## [Action item]
All of the data should be restated exactly as it stands.

## [Exercise material]

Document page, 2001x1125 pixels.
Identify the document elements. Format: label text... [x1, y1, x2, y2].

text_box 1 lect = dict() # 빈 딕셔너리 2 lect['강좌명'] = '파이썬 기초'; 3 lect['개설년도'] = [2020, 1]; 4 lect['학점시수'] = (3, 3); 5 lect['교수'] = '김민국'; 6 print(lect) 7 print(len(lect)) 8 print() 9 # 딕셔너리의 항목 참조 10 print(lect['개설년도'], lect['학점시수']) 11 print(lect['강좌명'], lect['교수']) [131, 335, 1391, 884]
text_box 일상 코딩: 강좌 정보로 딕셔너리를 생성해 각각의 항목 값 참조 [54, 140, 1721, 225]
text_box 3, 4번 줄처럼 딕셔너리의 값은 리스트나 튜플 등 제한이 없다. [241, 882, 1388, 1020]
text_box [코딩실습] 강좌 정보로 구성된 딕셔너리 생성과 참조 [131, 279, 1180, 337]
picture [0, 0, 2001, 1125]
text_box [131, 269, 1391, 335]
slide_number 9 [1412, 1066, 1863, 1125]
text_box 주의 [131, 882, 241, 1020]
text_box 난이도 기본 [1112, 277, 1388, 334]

## [Exercise response]
Document page, 2001x1125 pixels.
Identify the document elements. Format: label text... [x1, y1, x2, y2].

text_box 1 lect = dict() # 빈 딕셔너리 2 lect['강좌명'] = '파이썬 기초'; 3 lect['개설년도'] = [2020, 1]; 4 lect['학점시수'] = (3, 3); 5 lect['교수'] = '김민국'; 6 print(lect) 7 print(len(lect)) 8 print() 9 # 딕셔너리의 항목 참조 10 print(lect['개설년도'], lect['학점시수']) 11 print(lect['강좌명'], lect['교수']) [131, 335, 1391, 884]
text_box 일상 코딩: 강좌 정보로 딕셔너리를 생성해 각각의 항목 값 참조 [54, 140, 1721, 225]
text_box 3, 4번 줄처럼 딕셔너리의 값은 리스트나 튜플 등 제한이 없다. [241, 882, 1388, 1020]
text_box [코딩실습] 강좌 정보로 구성된 딕셔너리 생성과 참조 [131, 279, 1180, 337]
picture [0, 0, 2001, 1125]
text_box [131, 269, 1391, 335]
slide_number 9 [1412, 1066, 1863, 1125]
text_box 주의 [131, 882, 241, 1020]
text_box 난이도 기본 [1112, 277, 1388, 334]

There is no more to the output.